The Institute for Fiscal Studies has noted that the £26bn of tax rises announced in the 2025 Budget take the UK’s overall tax burden to a record high. Anna Macdonald, Investment Manager at Aubrey Capital Management, looks at the questions this raises for investors and wealth managers, particularly around how to navigate a higher-tax environment and safeguard client portfolios.
The challenge facing the UK’s public finances is stark. Just 46% of households are net contributors to HMRC, yet demands on public spending continue to rise. Social benefits are expanding, defence budgets must increase, and the cost of servicing debt has escalated. Roughly a quarter of UK government bonds are index-linked, leaving the Exchequer unusually vulnerable to inflation which remains more persistent here than in many other European economies.
Long-dated gilt demand is also weaker than it once was. Defined benefit pension schemes, once a dependable buyer, are in decline. This leaves the UK more reliant on overseas investors to finance borrowing, a reliance that reduces flexibility and leaves policymakers sensitive to external sentiment.
For advisers, this environment can feel daunting. Clients understandably worry about tax changes, squeezed household budgets and gloomy headlines. But history shows that political turbulence often has less impact on long-term portfolios than is commonly assumed. Diversification across geographies and asset classes remains the best protection against fiscal uncertainty.

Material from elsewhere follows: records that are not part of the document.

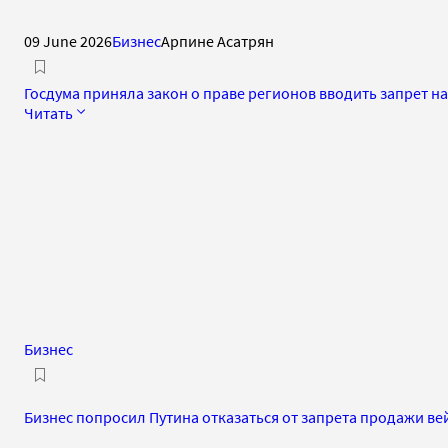
09 June 2026
Бизнес
Арпине Асатрян
Госдума приняла закон о праве регионов вводить запрет 
Читать
Бизнес
Бизнес попросил Путина отказаться от запрета продажи ве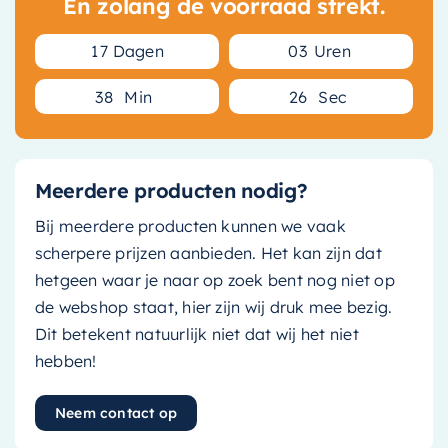
En zolang de voorraad strekt.
1
7
Dagen
0
3
Uren
3
8
Min
2
6
Sec
Meerdere producten nodig?
Bij meerdere producten kunnen we vaak
scherpere prijzen aanbieden. Het kan zijn dat
hetgeen waar je naar op zoek bent nog niet op
de webshop staat, hier zijn wij druk mee bezig.
Dit betekent natuurlijk niet dat wij het niet
hebben!
Neem contact op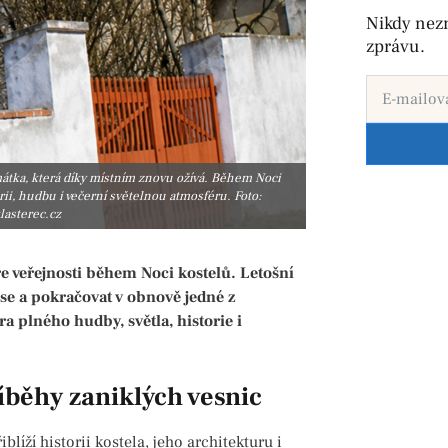
Nikdy nez
zprávu.
mátka, která díky místním znovu ožívá. Během Noci
ii, hudbu i večerní světelnou atmosféru. Foto:
lasterec.cz
ře veřejnosti během Noci kostelů. Letošní
se a pokračovat v obnově jedné z
 plného hudby, světla, historie i
íběhy zaniklých vesnic
líží historii kostela, jeho architekturu i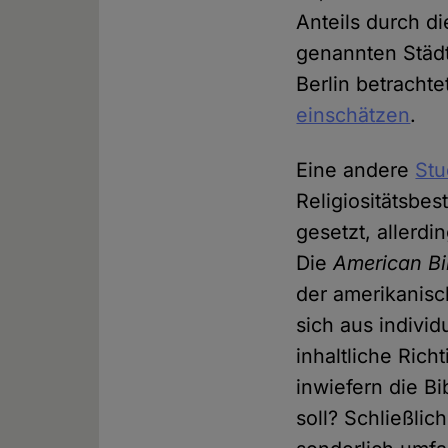
Anteils durch d
genannten Städt
Berlin betracht
einschätzen
.
Eine andere
Stu
Religiositätsbe
gesetzt, allerd
Die
American Bi
der amerikanisch
sich aus indivi
inhaltliche Rich
inwiefern die Bi
soll? Schließli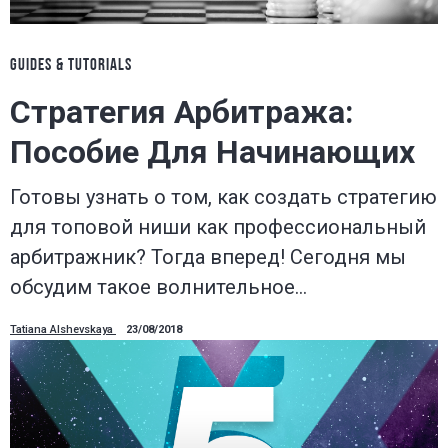
GUIDES & TUTORIALS
Стратегия Арбитража:
Пособие Для Начинающих
Готовы узнать о том, как создать стратегию
для топовой ниши как профессиональный
арбитражник? Тогда вперед! Сегодня мы
обсудим такое волнительное…
Tatiana Alshevskaya
23/08/2018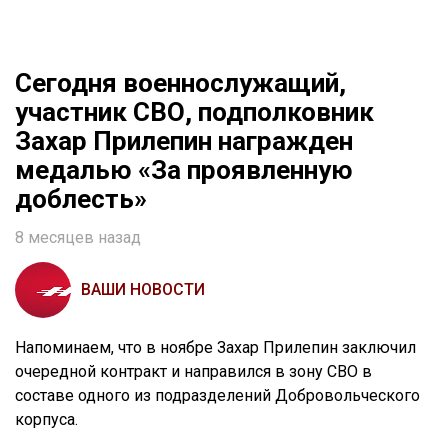
Сегодня военнослужащий,
участник СВО, подполковник
Захар Прилепин награжден
медалью «За проявленную
доблесть»
8 месяцев назад
ВАШИ НОВОСТИ
Напоминаем, что в ноябре Захар Прилепин заключил
очередной контракт и направился в зону СВО в
составе одного из подразделений Добровольческого
корпуса.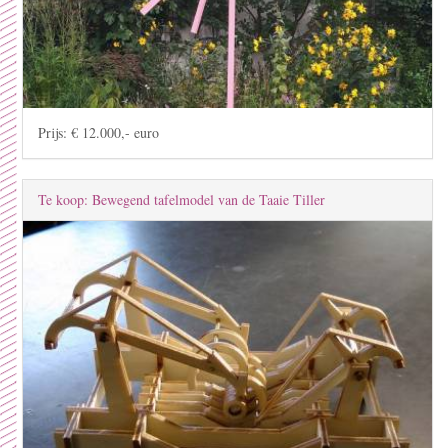
Prijs: € 12.000,- euro
Te koop: Bewegend tafelmodel van de Taaie Tiller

While the policy outlook is clouded, it would be wrong to dismiss UK assets altogether. Equities look inexpensive relative to history and peers, and active managers continue to identify mispriced opportunities. On the fixed income side, longer-dated gilts are offering interesting opportunities: their low coupons mean capital gains are possible if yields fall, and importantly those gains are tax free.
There is always growth somewhere in the world, even when conditions at home are challenging. For clients, the best safeguard against policy risk is global diversification.